* **REQUIRED ACTION A**: Copy everything in the blog excerpt from "I guess I don't" down to "ago, so... whatevs.".
* **REQUIRED ACTION B**:
Answer these questions using the blog excerpt:
(i) About how much did the plaid peacoat style jacket from Old Navy cost?
(ii) How many pounds lighter was the writer at the culmination of Week Three?
(iii) Which store sometimes has wide-calf boots?

[[ PROVIDED TEXT open ]]

Torrid is expensive. But, has a healthy collection of cute boots- if you're into that. However, they also have a healthy collection of potential stripper clothing, so... beware.

Alloy is aimed at young people. However, they are good for scarves, some of their boots, a lot of their flannels and flowing tops- and are pretty reasonable.

Old Navy is a reserve. Rarely do they have things I think are awesome. Keep in mind though, each fall season, they usually get in a good collection of stylish outerwear- which can sometimes be pricey. However, three years ago I bought an amazing plaid peacoat style jacket for around 80 bucks, and it still is rocking it today.

Woman Within
is sort of an embarrassing one. BUT, they sometimes have wide-calf boots, which if pulled with the right ensemble will look more vintage-chic than desperate measure.

If you have any more suggestions, please let me know.

Sunday, September 20, 2009

Culmination of Week Three.

2.1 pounds lighter.

I guess I don't have anything to say about that.

I'm happy I lost, so there that is.
And I'm happy I didn't gain.

And the cynic inside me is still whispering that I am pretty much where I was at two weeks ago, so... whatevs.

I've been feeling pretty uninspired recently.
I haven't been active enough, and today, I even had a handful of honey-roasted cashews- which while delicious, can single handedly kick the shit out of me (caloric-ly speaking).

[[ PROVIDED TEXT closed ]]
[[ SUPPLIED ENTRIES open ]]

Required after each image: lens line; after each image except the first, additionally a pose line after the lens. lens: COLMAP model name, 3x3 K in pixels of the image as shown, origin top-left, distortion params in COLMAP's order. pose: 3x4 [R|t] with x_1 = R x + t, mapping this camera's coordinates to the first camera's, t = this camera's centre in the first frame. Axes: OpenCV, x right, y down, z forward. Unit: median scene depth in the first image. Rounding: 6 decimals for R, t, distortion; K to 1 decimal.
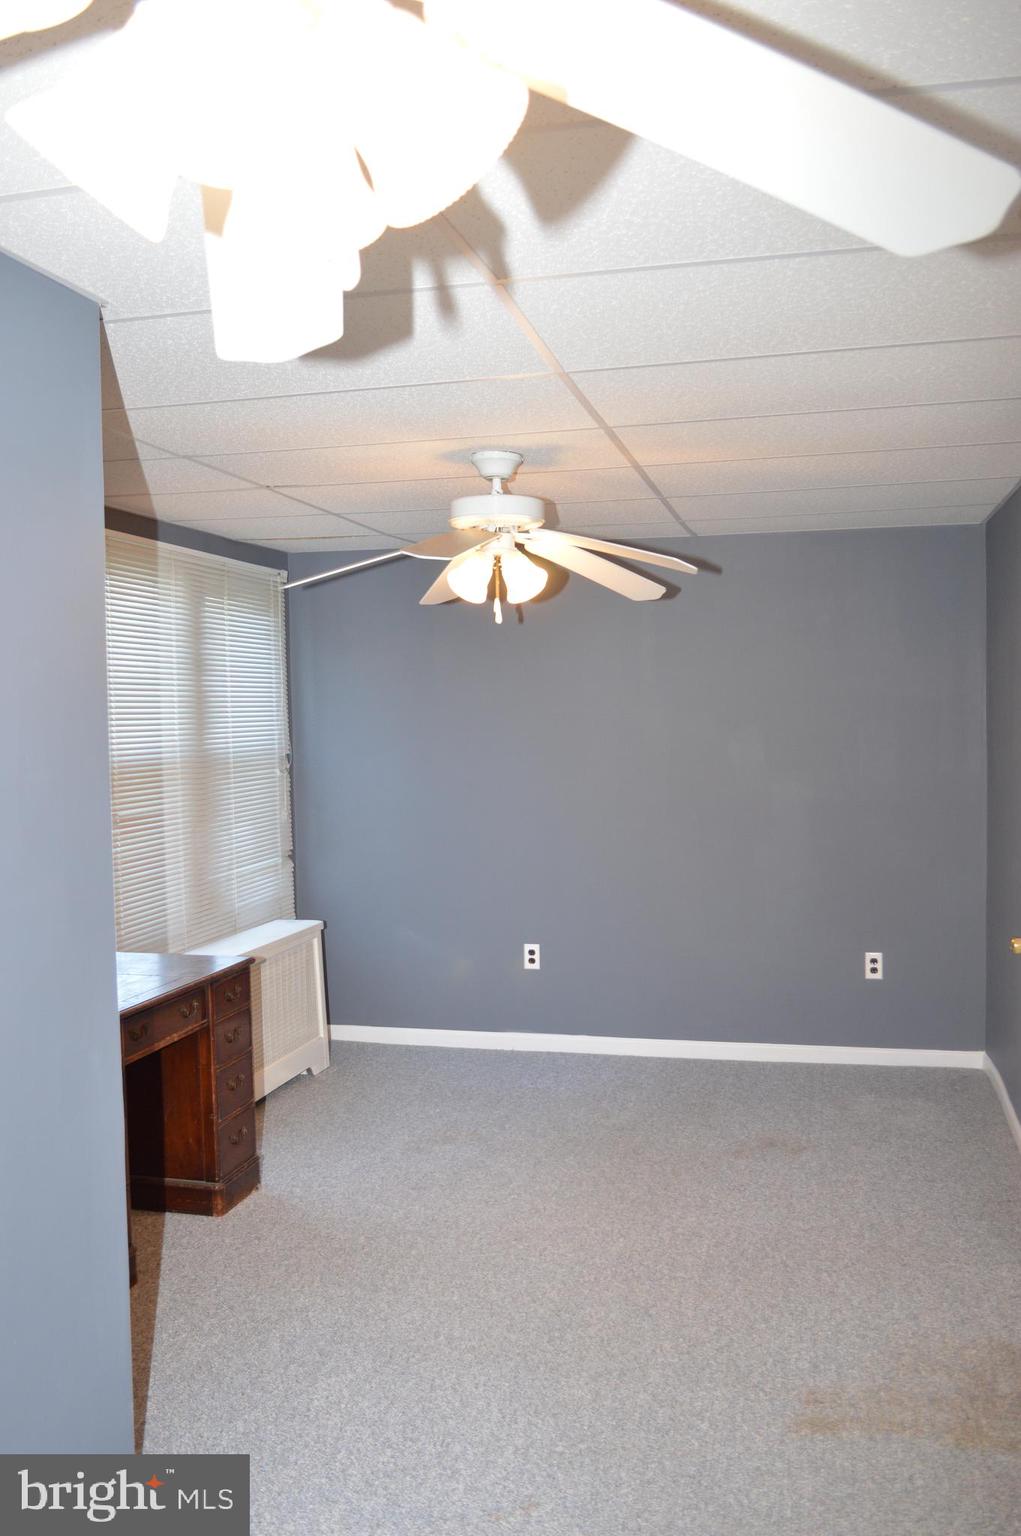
lens RADIAL K [[1285.7, 0, 550.1], [0, 1285.7, 767.7], [0, 0, 1]] dist [-0.000701, -0.000907]
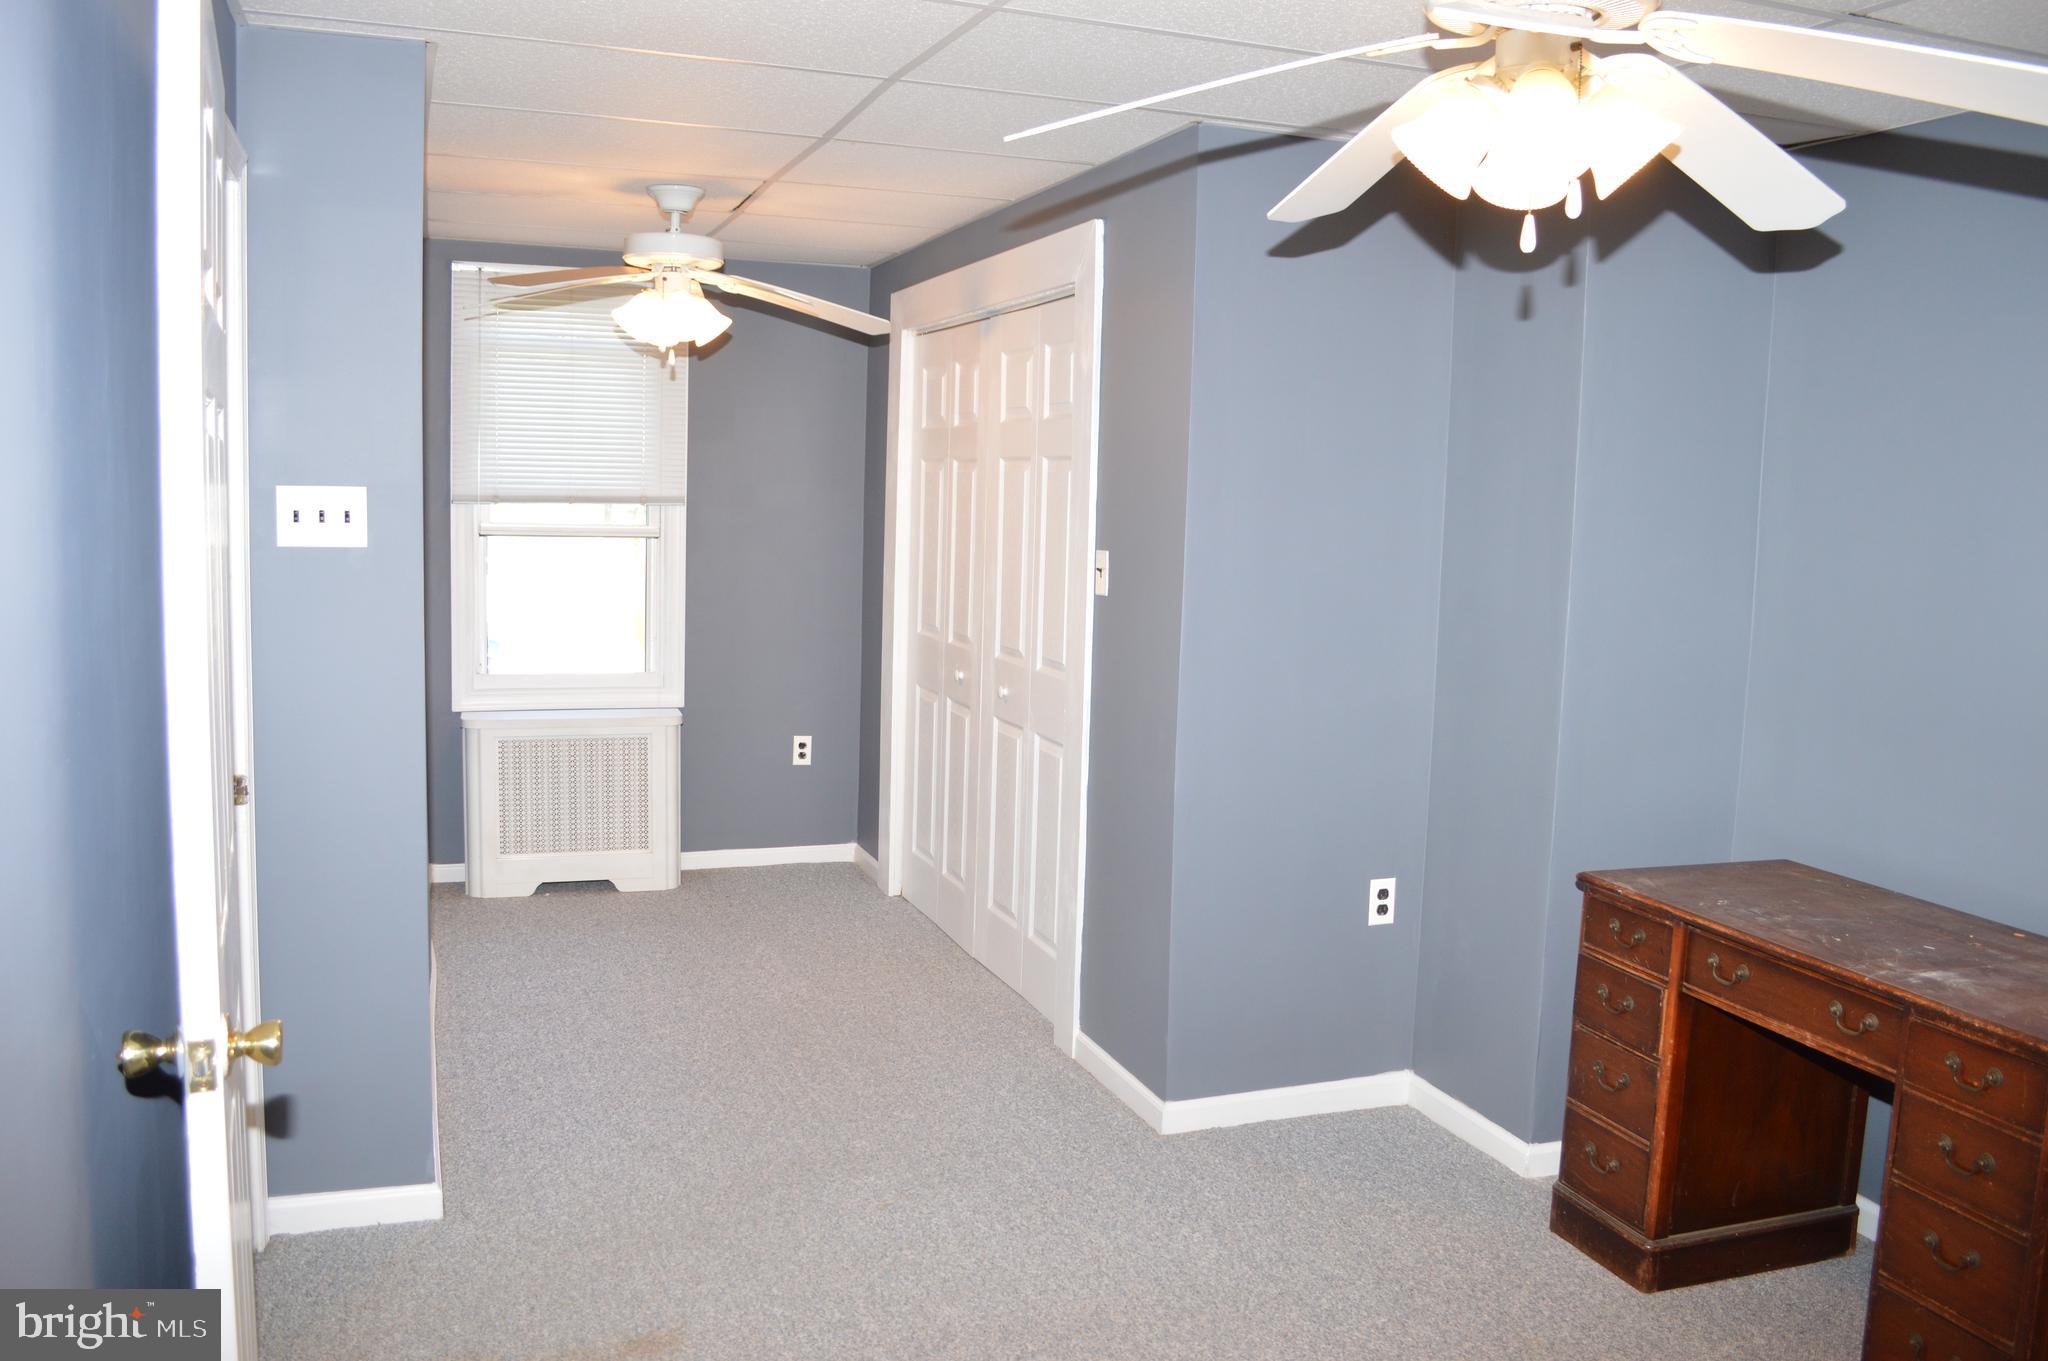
lens RADIAL K [[1636.1, 0, 1023.9], [0, 1636.1, 669.7], [0, 0, 1]] dist [-0.084849, 0.010552]
pose [[-0.835626, 0.048989, -0.547109, 0.532388], [-0.046796, 0.986045, 0.159766, -0.073689], [0.547301, 0.159107, -0.821673, 1.857080]]
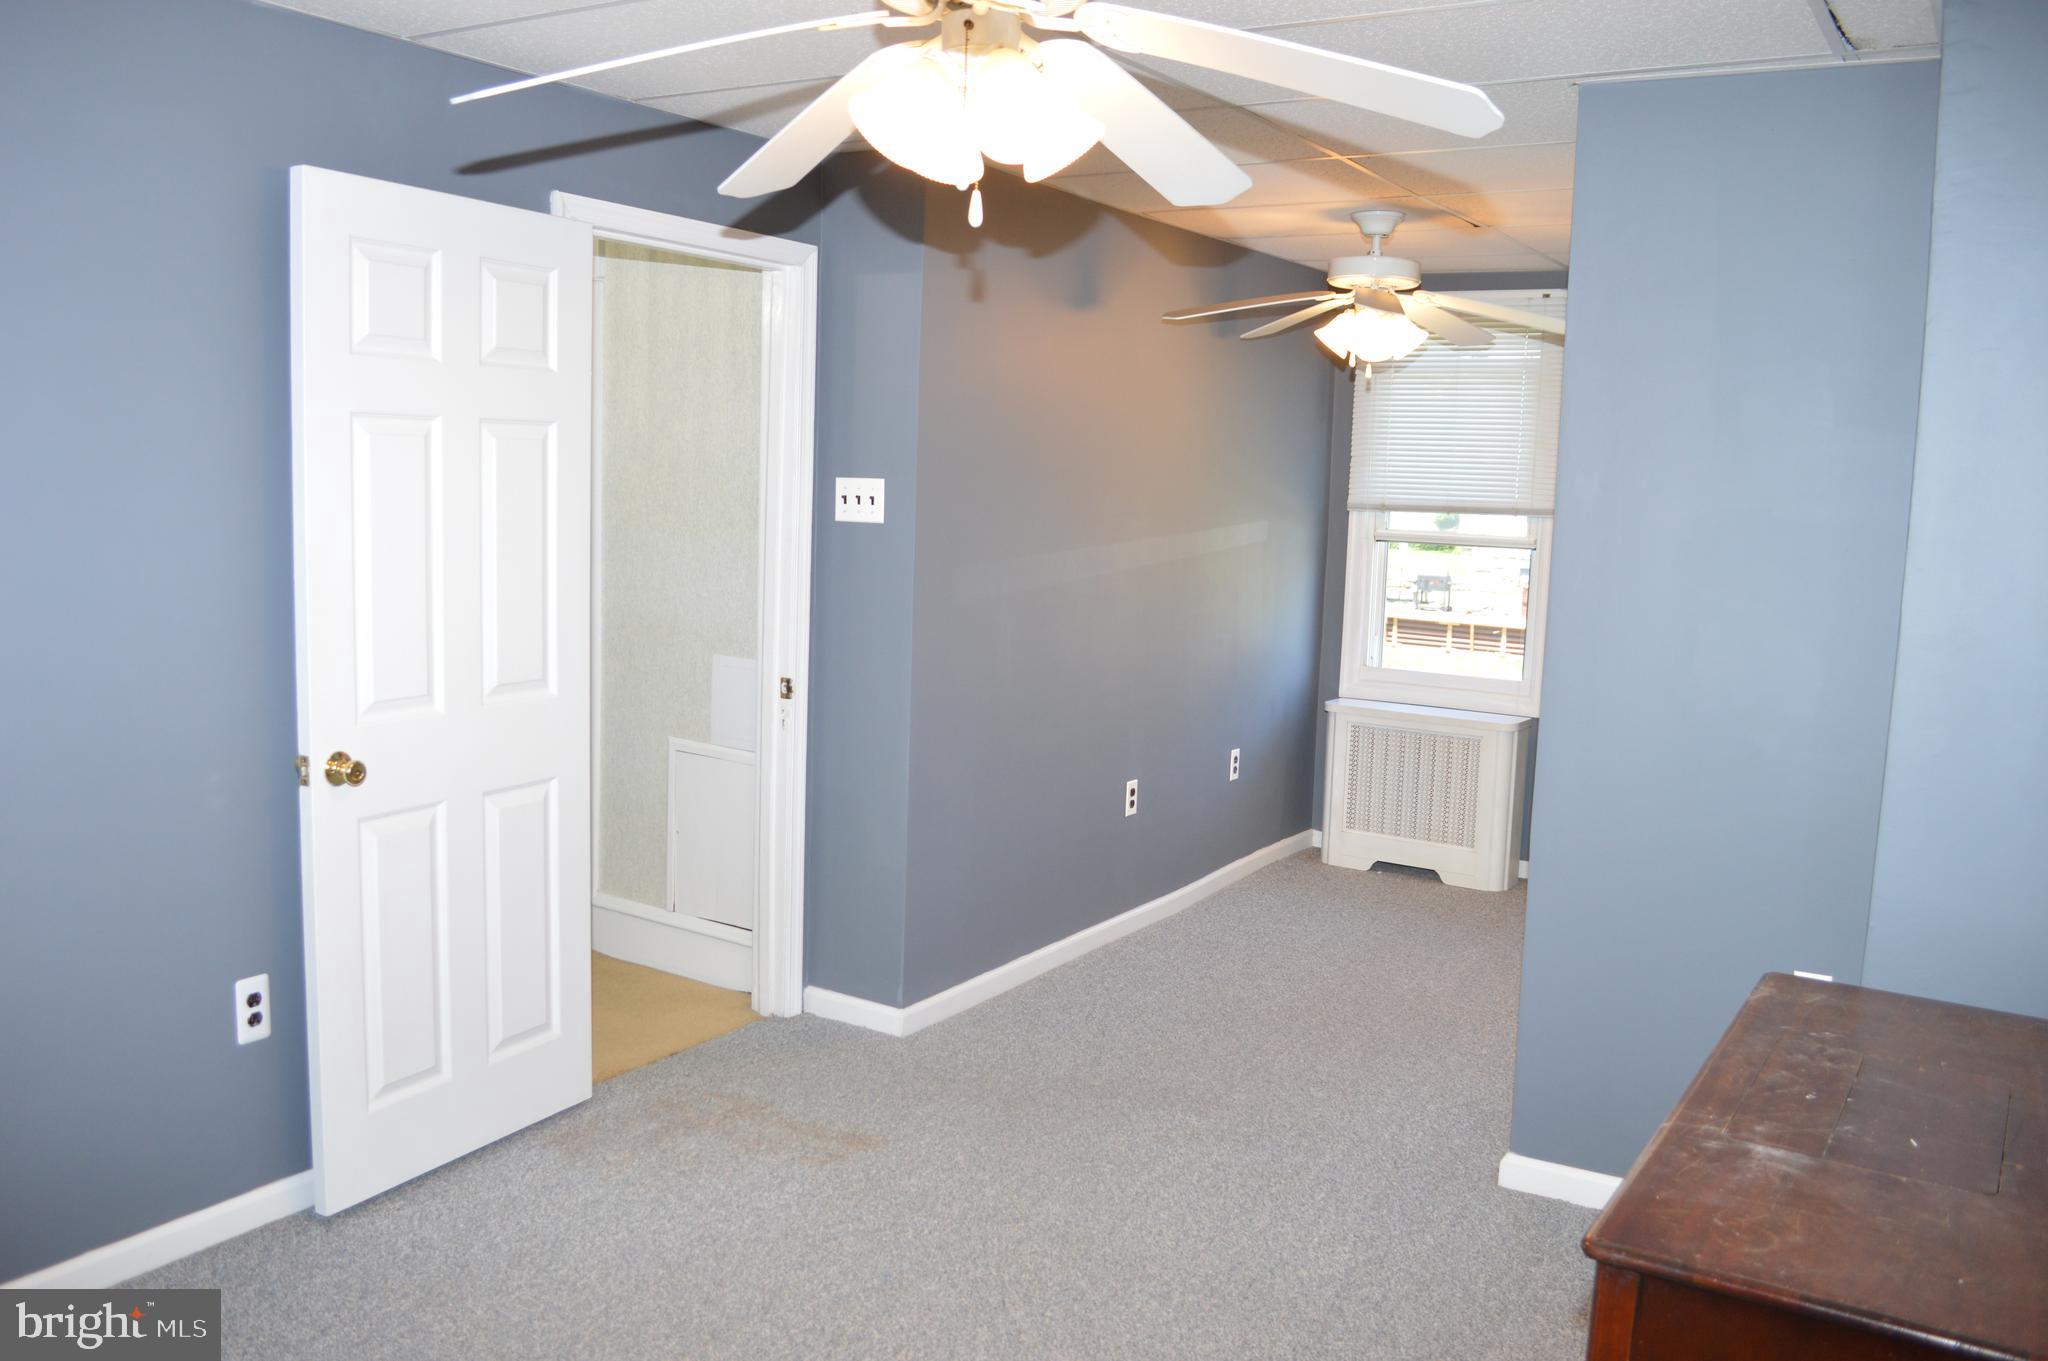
lens RADIAL K [[1631.3, 0, 1018.0], [0, 1631.3, 689.3], [0, 0, 1]] dist [-0.145016, 0.000893]
pose [[-0.932963, -0.055129, 0.355725, -0.344597], [0.005425, 0.985937, 0.167027, -0.058165], [-0.359930, 0.157760, -0.919544, 2.053341]]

[[ SUPPLIED ENTRIES closed ]]

* **EXERCISE SOLUTION A**:
I guess I don't have anything to say about that.

I'm happy I lost, so there that is.
And I'm happy I didn't gain.

And the cynic inside me is still whispering that I am pretty much where I was at two weeks ago, so... whatevs.

* **EXERCISE SOLUTION B**:
(i) Around 80 bucks.
(ii) 2.1 pounds.
(iii) Woman Within.